Dessa maneira, conforme os objetivos podemos contextualizar e compreender a aprendizagem no ERE pela visão discente. Afinal, os estudos com o corpo docente realizados na Universidade Franciscana nos mostram que mesmo diante de dificuldades, o perfil encontrado foi de uma equipe capacitada, segura e adaptável (BARRETO; GHISLENI; BECKER, 2021). Em relação ao corpo discente, também identificamos um perfil adaptável, porém, que não gostaria de atuar no modelo novamente.
O planejamento e a organização dos acadêmicos acerca das aulas no ERE foram importantes para a evolução da aprendizagem. Conforme muitos alunos salientaram suas dificuldades em relação a tecnologia o que poderia dificultar alguns acessos às aulas, muitos recuperavam ou estudavam em horários fora de aula, promovendo uma maior autonomia. Dessa forma, “potencializando os debates, o pensamento crítico, a criatividade, o fazer conjunto, as reflexões a respeito da experiência social [...]” (MARTINS; ALMEIDA, 2020, p. 223) os acadêmicos criaram oportunidades para o próprio aprendizado.
Também é importante salientar o mapeamento de tecnologias experimentadas/empregadas pelos discentes nas atividades. Muitos acadêmicos relataram sobre como o período vivenciado no ERE trouxe a oportunidade de conhecer e experimentar novos pacotes, programas, aplicativos e outras ferramentas disponibilizadas. Por outro lado, muitos alunos também apontaram sugestões de melhorias na infraestrutura física e online do ambiente acadêmico.
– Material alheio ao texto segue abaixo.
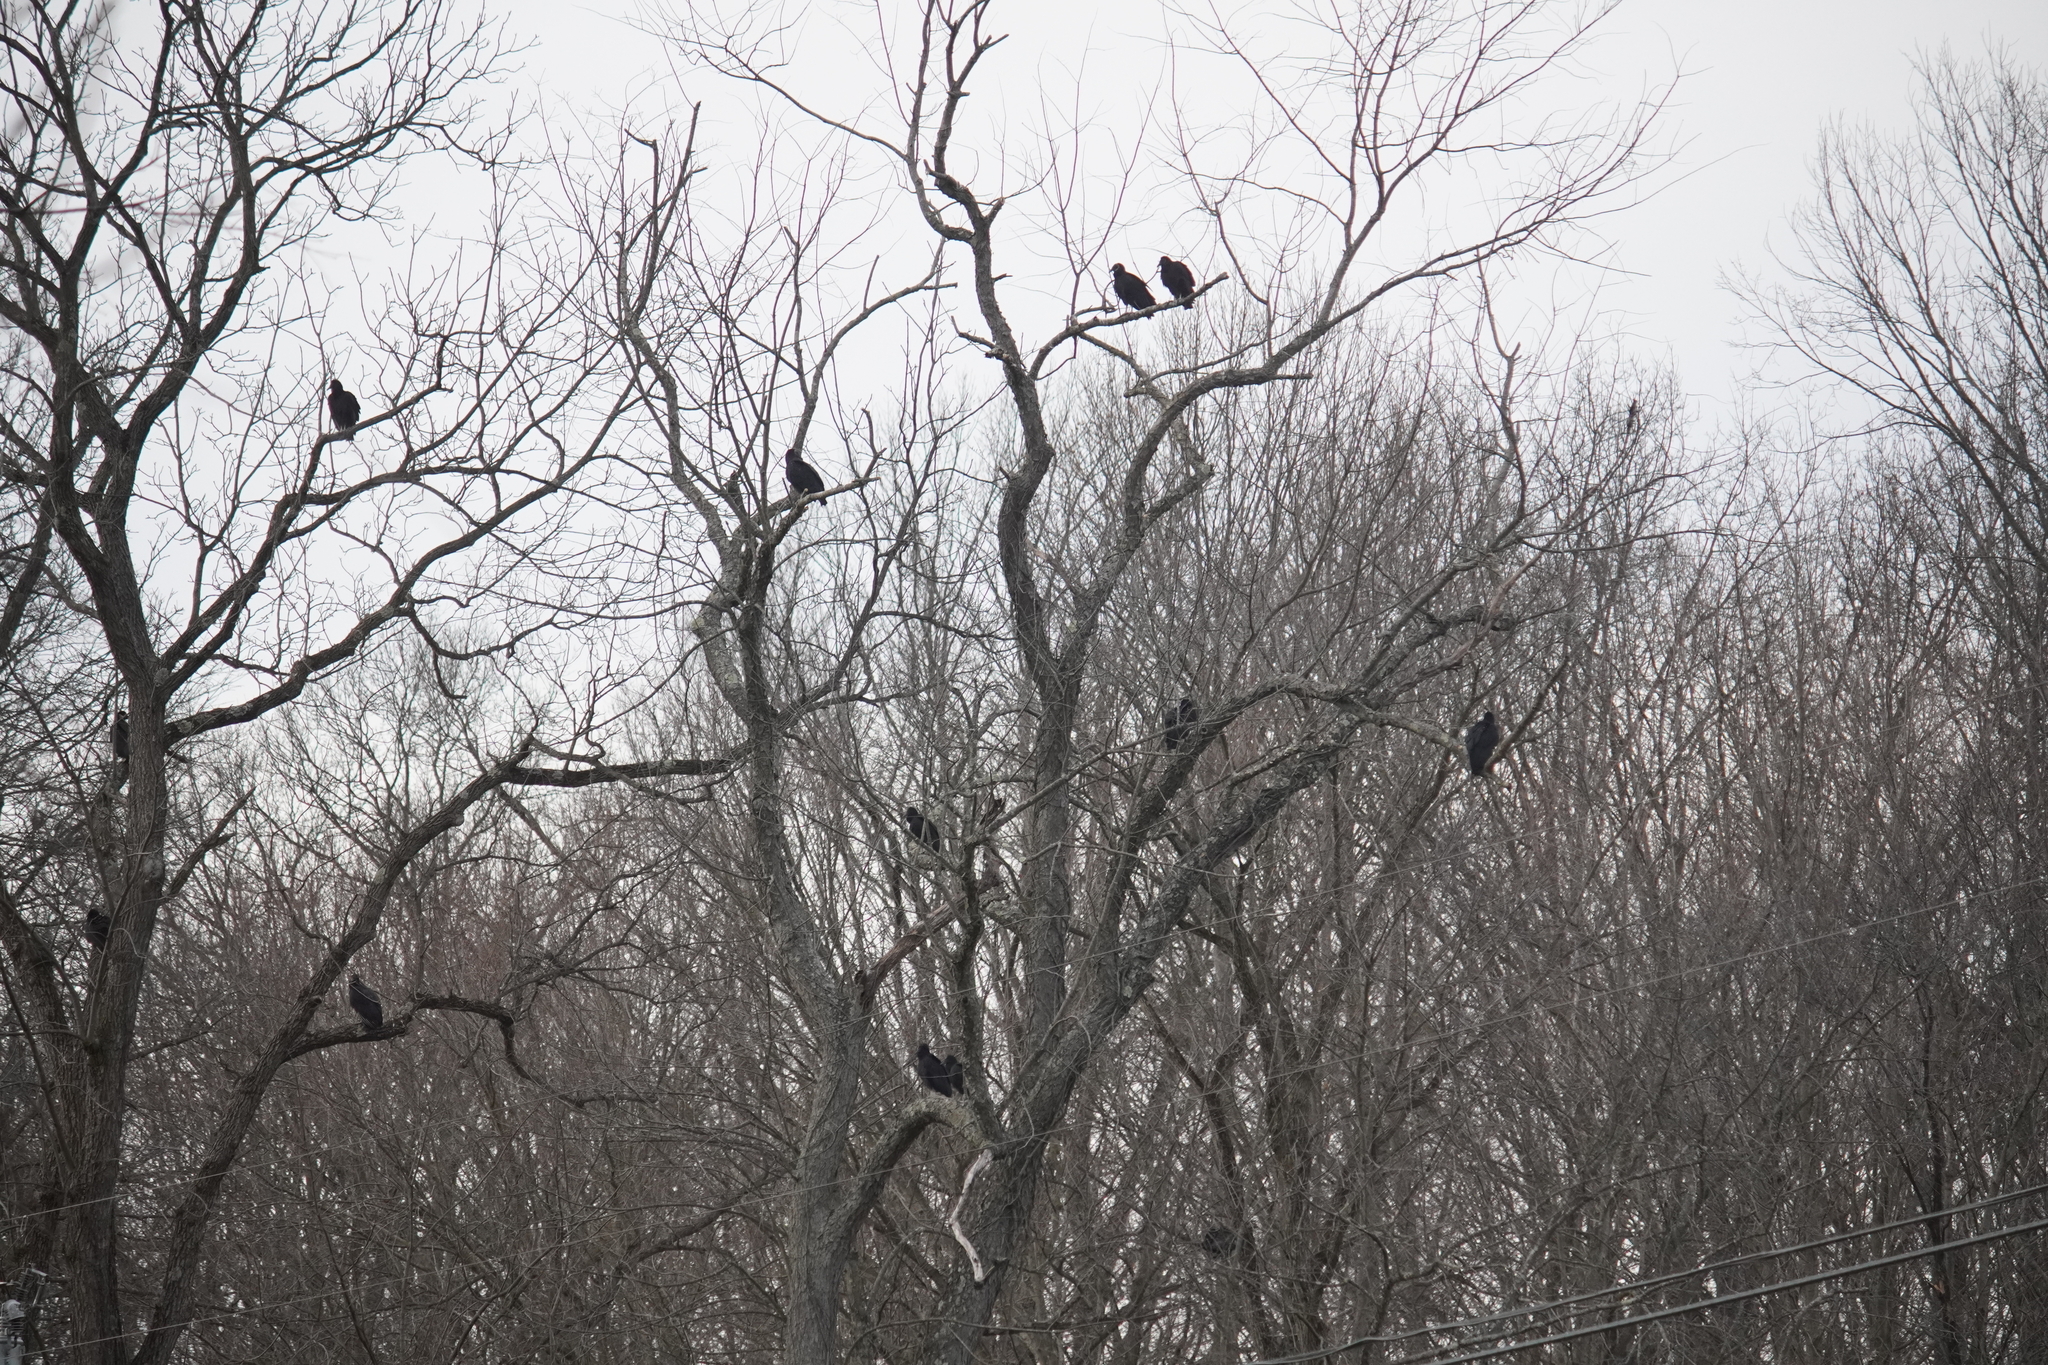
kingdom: Animalia
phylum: Chordata
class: Aves
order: Accipitriformes
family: Cathartidae
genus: Coragyps
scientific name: Coragyps atratus
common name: Black vulture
Além disso, o trabalho também tinha por objetivo avaliar com os discentes um nível geral de como consideram sua migração e adaptação ao ERE. Segundo Lima et al. (2020, p. 615) “para muitos alunos, o ensino remoto representa um dilema e desafio a serem suplantados, pois grande parte são considerados imigrantes digitais [...]”. Dessa forma, para os acadêmicos o período vivenciado no ERE foi importante, porém, não gostariam de passar pela mesma adversidade novamente devido às inúmeras dificuldades nos processos de ensino e aprendizagem.
Portanto, mesmo discentes e docentes enfrentando juntos os obstáculos e oportunidades do Ensino Remoto Emergencial, os estudos foram importantes para perceber e analisar as diferentes perspectivas diante de um mesmo contexto. De outro modo, com a estabilização da pandemia e o retorno de aulas presenciais, inicia-se e retorna um questionamento sobre o ensino híbrido.
Afinal, segundo Moran (2018, p. 37) “Os modelos híbridos procuram equilibrar a experimentação com a dedução, invertendo a ordem tradicional: experimentamos, entendemos a teoria e voltamos para a realidade (indução-dedução, com apoio docente). “Sendo assim, se muitos alunos e professores se adaptaram ao modelo, como seria vivenciar um contexto de aulas remotas e presenciais ao mesmo tempo, já que os cursos de Comunicação se mostram cada vez mais práticos?
Por fim, pela conclusão deste trabalho, temos sistematizada e analisada a visão acadêmica do Ensino Remoto Emergencial nos cursos de Publicidade e Propaganda e Jornalismo da Universidade Franciscana. Uma pesquisa reuniu pontos positivos e negativos em questões teóricas e práticas, além de nos apresentar formas de como lidar com eventuais adversidades futuras nos processos de ensino e aprendizagem.
O presente trabalho foi realizado com apoio da Fundação de Amparo à Pesquisa do Estado do Rio Grande do Sul (FAPERGS).